Pinsent Masons partner Martin Ewan said the law firm’s corporate transactions team was currently handling seven deals, which was “really positive”, with Brexit unlikely to figure – at least in terms of buying and selling.

Mr Ewan said a recent straw poll in a room of professionals put Britain’s departure from the EU “pretty low down” in their list of “bogeymen” for planning purposes.

He added: “In a weird way that correlates to my experience of speaking to oil services clients.

“They are already doing business in difficult places like Nigeria or Ghana, or in non-EU countries like the States or Middle East.

“They are less shocked by the idea of hassle going places and a lot of the interaction they have is not into the EU.

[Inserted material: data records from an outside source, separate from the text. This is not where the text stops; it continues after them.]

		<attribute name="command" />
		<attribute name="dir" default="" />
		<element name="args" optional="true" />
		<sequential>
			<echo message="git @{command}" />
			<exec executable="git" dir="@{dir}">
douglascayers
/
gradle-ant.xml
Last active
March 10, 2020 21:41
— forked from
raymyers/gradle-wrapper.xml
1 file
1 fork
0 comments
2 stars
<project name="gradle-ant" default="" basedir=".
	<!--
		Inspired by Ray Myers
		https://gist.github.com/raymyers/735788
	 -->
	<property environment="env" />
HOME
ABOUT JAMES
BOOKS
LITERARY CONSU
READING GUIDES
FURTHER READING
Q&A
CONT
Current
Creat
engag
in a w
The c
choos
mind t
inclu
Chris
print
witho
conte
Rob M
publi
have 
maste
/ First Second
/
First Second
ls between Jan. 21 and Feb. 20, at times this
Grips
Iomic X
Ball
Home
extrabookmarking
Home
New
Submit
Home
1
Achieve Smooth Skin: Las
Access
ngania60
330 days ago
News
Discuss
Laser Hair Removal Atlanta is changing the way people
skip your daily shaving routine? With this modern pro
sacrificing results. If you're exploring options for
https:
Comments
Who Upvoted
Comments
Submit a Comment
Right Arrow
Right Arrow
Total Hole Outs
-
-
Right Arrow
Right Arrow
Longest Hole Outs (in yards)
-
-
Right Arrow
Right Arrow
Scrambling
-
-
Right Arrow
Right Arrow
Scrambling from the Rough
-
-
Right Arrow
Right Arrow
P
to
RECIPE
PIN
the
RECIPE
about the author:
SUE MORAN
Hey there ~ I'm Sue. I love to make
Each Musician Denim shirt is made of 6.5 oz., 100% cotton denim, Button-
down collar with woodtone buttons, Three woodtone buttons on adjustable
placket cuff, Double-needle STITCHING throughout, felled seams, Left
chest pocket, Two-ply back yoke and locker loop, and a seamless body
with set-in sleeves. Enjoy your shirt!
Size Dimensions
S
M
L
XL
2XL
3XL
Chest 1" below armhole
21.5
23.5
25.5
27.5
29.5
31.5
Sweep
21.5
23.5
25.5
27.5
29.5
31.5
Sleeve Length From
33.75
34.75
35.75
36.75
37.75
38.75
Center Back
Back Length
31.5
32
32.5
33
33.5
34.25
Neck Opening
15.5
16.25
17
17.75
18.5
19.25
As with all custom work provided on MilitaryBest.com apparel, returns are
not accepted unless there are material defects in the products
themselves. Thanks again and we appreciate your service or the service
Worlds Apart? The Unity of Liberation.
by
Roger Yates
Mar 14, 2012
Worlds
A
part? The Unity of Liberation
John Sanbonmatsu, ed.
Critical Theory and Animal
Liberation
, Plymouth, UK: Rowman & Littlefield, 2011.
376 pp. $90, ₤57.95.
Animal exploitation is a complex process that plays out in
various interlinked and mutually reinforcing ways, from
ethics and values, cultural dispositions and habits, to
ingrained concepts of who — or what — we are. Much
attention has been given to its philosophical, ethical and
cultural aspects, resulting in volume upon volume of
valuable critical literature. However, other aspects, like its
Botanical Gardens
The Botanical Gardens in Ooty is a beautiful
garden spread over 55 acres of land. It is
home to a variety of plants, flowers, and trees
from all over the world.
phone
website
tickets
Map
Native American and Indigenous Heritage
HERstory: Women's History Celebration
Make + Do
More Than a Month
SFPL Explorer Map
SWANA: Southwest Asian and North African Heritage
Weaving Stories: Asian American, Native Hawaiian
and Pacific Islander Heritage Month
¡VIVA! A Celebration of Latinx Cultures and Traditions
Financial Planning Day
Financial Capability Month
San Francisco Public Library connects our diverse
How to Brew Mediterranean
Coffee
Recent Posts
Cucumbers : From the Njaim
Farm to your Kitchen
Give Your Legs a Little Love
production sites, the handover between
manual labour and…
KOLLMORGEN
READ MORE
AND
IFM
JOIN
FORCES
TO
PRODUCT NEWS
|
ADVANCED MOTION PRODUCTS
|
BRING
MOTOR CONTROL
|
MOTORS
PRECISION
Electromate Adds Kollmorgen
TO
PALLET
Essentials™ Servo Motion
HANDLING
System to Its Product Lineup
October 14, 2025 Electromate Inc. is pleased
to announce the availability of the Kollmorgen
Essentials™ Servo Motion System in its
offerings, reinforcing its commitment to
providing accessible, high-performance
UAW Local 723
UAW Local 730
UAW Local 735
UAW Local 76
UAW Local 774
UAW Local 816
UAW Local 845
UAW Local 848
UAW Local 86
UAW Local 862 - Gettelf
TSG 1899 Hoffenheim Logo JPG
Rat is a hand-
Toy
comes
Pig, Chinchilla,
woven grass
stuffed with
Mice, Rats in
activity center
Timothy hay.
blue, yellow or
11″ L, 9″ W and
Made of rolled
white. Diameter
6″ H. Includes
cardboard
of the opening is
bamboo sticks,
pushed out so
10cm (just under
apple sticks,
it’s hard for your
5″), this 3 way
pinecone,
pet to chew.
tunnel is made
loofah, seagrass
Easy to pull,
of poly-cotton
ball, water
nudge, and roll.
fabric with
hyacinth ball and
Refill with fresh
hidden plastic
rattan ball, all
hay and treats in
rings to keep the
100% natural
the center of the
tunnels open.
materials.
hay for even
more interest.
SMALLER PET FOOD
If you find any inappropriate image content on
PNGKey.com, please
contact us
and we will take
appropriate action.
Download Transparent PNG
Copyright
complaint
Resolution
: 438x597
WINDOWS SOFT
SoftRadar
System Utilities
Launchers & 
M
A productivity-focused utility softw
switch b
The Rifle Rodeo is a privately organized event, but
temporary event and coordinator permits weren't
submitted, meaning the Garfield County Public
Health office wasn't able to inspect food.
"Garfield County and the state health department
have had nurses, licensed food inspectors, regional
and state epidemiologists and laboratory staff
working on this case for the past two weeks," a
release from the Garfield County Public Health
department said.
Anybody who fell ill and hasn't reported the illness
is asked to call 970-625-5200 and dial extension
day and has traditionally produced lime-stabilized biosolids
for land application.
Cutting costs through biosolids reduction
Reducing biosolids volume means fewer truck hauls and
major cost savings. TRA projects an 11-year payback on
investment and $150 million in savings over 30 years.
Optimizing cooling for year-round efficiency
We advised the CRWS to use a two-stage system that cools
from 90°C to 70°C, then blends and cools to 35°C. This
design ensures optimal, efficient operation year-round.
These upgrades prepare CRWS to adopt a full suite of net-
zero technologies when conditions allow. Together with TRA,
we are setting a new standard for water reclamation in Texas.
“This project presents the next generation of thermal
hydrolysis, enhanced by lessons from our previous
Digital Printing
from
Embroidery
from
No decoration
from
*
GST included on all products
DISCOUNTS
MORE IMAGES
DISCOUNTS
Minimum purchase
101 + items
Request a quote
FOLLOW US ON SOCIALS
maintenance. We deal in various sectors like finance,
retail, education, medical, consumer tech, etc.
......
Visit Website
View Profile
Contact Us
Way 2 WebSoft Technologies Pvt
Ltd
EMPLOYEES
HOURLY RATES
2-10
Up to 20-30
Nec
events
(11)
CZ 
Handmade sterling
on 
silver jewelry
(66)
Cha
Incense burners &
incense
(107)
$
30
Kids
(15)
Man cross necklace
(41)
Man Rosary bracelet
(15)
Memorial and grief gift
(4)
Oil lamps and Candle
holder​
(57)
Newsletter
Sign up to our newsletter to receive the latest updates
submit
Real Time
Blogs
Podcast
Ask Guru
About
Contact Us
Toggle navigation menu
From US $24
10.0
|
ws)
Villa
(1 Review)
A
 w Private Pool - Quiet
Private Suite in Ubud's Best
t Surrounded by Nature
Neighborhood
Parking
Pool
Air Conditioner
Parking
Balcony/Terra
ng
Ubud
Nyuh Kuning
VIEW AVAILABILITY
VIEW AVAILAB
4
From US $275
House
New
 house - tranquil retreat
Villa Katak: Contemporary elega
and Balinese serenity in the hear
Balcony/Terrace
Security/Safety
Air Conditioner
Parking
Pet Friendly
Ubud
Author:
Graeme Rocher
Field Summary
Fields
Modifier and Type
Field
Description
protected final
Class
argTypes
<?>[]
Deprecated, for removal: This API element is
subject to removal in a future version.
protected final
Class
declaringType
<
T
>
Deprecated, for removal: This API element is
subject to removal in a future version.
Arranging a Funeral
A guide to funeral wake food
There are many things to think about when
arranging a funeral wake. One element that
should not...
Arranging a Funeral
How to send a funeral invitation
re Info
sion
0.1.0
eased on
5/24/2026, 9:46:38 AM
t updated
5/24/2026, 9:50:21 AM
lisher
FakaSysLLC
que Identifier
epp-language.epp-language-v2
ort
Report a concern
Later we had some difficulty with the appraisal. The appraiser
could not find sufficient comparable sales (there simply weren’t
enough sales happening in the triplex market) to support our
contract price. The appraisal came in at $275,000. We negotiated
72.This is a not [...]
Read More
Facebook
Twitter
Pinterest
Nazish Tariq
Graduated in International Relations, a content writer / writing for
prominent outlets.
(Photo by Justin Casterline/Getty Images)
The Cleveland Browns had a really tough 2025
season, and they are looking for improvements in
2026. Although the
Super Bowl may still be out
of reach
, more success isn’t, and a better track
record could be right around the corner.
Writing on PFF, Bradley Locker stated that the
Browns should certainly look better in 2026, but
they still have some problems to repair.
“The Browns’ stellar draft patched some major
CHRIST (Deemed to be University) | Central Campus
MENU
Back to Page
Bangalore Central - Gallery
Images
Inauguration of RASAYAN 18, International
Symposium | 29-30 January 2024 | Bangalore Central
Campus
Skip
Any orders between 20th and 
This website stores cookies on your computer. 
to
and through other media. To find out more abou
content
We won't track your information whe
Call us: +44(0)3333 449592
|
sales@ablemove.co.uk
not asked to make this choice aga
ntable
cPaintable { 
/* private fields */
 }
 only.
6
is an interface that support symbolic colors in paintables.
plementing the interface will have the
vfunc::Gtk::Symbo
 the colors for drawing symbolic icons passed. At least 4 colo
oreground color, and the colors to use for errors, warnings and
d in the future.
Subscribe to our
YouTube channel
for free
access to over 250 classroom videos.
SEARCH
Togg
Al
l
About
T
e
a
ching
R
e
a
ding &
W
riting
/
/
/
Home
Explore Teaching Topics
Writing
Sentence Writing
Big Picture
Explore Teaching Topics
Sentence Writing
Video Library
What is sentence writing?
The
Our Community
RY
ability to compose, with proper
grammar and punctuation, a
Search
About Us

“It worries me that no one else seems to care, but that is probably a true reflection of what is going on in the boardrooms of oil services businesses in Aberdeen.”

But the supply chain faces issues if they employ EU nationals or rely on goods passing through UK ports, particularly if the shutter comes down quickly on March 29.

Mr Ewan expects there will be some sort of agreement in the coming weeks as, unlike energy, other sectors such as financial services will be more affected by “no-deal”.

He said: “I fear there will be a fudge and we will come out in a messy way that is hugely disadvantageous, where we give up all the preferential stuff.

“For financial services/banking side and the corporate side, our view is there will be a significant slowdown in activity – certainly in Q1 – until people know what the hell this looks like.

“Why would you spend money? But that question is less pronounced in oil and gas, which faces other issues that are more important.”

For all other sectors – particularly food and drink – a focus by investors in the domestic market could provide an unexpected boom.

Mr Gray said: “Start-up companies are getting better support which is improving the quality of business plans.

“The quality of the opportunities is better and we are seeing an increase in people committing capital to these, whether that be high net-worth individuals, angel investors or syndicates. That has been encouraging.

“That crosses over to food and drink, where you see a number of different products coming on the market now. The market route is a little shorter.”